Wouters a trouvé la liste dans une boîte contenant plusieurs centaines de documents – c’était comme chercher une aiguille dans une botte de foin. Wouters a découvert que la SNCB recevait des sommes du Mitteleuropäische Reisebüro allemand. À l’époque, cette organisation était chargée de gérer financièrement les transports de Juifs. Le Reiseburo était également responsable du transport des Roms, des travailleurs forcés et des prisonniers politiques. De cette base, Wouters en déduit que les sommes ont été versées pour des expulsions depuis la Belgique.
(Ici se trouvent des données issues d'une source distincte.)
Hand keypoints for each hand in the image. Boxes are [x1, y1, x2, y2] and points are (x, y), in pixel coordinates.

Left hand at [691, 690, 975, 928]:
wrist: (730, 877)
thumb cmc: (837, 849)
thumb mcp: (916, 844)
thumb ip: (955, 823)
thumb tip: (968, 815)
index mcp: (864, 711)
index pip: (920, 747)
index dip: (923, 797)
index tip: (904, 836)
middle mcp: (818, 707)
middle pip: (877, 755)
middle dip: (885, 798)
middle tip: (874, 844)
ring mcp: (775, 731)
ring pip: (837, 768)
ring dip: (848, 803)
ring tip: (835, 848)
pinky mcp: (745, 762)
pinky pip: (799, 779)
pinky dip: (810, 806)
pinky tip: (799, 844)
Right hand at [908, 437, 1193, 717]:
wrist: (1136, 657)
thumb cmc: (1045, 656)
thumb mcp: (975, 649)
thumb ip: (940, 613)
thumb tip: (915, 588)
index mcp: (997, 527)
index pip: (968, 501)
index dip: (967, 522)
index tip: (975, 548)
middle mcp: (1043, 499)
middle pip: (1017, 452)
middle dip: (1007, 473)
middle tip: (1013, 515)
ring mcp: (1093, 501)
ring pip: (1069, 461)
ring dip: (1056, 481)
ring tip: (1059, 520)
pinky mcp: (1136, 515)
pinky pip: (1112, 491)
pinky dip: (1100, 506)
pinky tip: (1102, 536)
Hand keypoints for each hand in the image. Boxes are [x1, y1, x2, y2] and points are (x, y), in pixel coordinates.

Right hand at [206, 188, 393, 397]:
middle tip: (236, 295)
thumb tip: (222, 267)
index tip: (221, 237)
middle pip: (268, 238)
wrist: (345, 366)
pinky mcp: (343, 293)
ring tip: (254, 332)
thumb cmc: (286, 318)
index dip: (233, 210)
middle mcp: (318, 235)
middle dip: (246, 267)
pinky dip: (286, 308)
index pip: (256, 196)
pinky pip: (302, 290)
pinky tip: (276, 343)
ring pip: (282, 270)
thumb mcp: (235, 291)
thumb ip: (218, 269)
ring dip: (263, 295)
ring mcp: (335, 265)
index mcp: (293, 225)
La liste montre combien la SNCB a reçu globalement. Les chemins de fer belges ont reçu 41.946.243 francs belges de la succursale bruxelloise du Mitteleuropäische Reisebüro et 8.767.214 francs supplémentaires de la succursale berlinoise. Cela porte le total à près de 51 millions de francs. Selon Wouters, il est difficile de convertir cette somme en euros aujourd’hui, mais cela représente certainement beaucoup d’argent.

Wouters a suivi les traces de chercheurs d’autres pays qui ont étudié ces dernières années la situation des chemins de fer nationaux et les déportations de Juifs. Cette question a déjà été approfondie en France, aux Pays-Bas et en Allemagne. En 2018, par exemple, il s’est avéré que les Chemins de fer néerlandais (NS) avaient également gagné de l’argent grâce aux transports, après quoi les NS ont versé des millions d’indemnisations aux survivants et à leurs proches.

Dans notre pays, la communauté juive a poussé à mener une étude similaire. C’est pourquoi le gouvernement fédéral et le Sénat ont ordonné cette enquête l’année dernière. Il a été lancé le 22 janvier, ce qui n’est pas un hasard la Journée internationale de commémoration de l’Holocauste.

Question de dette

Les découvertes de Wouters soulèvent désormais également des questions inconfortables. Lui-même ne commente pas d’éventuelles réparations ou dommages. Mais son étude se concentre sur la responsabilité des dirigeants de l’entreprise à l’époque. La SNCB a-t-elle à l’époque accepté trop facilement ce que les Allemands demandaient à l’entreprise ferroviaire ?

« La question de la culpabilité n’est pas simple », estime Wouters. «Le fait que la SNCB ait effectué des transports sur instructions allemandes n’est pas en soi un problème. Ceci est autorisé dans le cadre du droit international de la guerre et du droit belge. Seuls les transports ayant une importance militaire évidente, c’est-à-dire lorsqu’il s’agit de chars, d’armes ou de munitions, sont considérés comme un soutien direct à l’ennemi. Pour le droit pénal belge, cela relève de la collaboration économique.»

Wouters inclut également dans cette catégorie les transports de juifs ou de prisonniers politiques. La SNCB a donc commis des infractions pénales en utilisant des trains à cette fin. La direction de l’époque semblait également en être consciente, même si à l’époque on ne parlait presque pas des expulsions. Ils ont été absorbés par le tableau plus large des réalisations militaires. «La direction a jugé que l’entreprise se trouvait dans une ‘impossibilité factuelle de refuser’», explique Wouters. « Selon elle, il n’y avait pas d’alternative. »

La résistance, assez forte au sein du SNCB, s’est également concentrée principalement sur le transport de matériel militaire. Après la guerre, la responsabilité de la SNCB dans les déportations n’est plus discutée. Aucune plainte n’a jamais été déposée. Mais maintenant que l’étude de Wouters est prête, il semble temps d’engager un débat.

Le ministre de la Mobilité Georges Gilkinet (Ecolo) propose déjà de créer un « conseil des sages » pour réfléchir aux prochaines étapes. « Se souvenir de notre histoire est la meilleure façon de la comprendre », dit-il. « Pour nous éviter de revivre ses pages les plus sombres. Cela est d’autant plus vrai à une époque où l’antisémitisme, le racisme ouvert et la haine sont à nouveau en hausse.»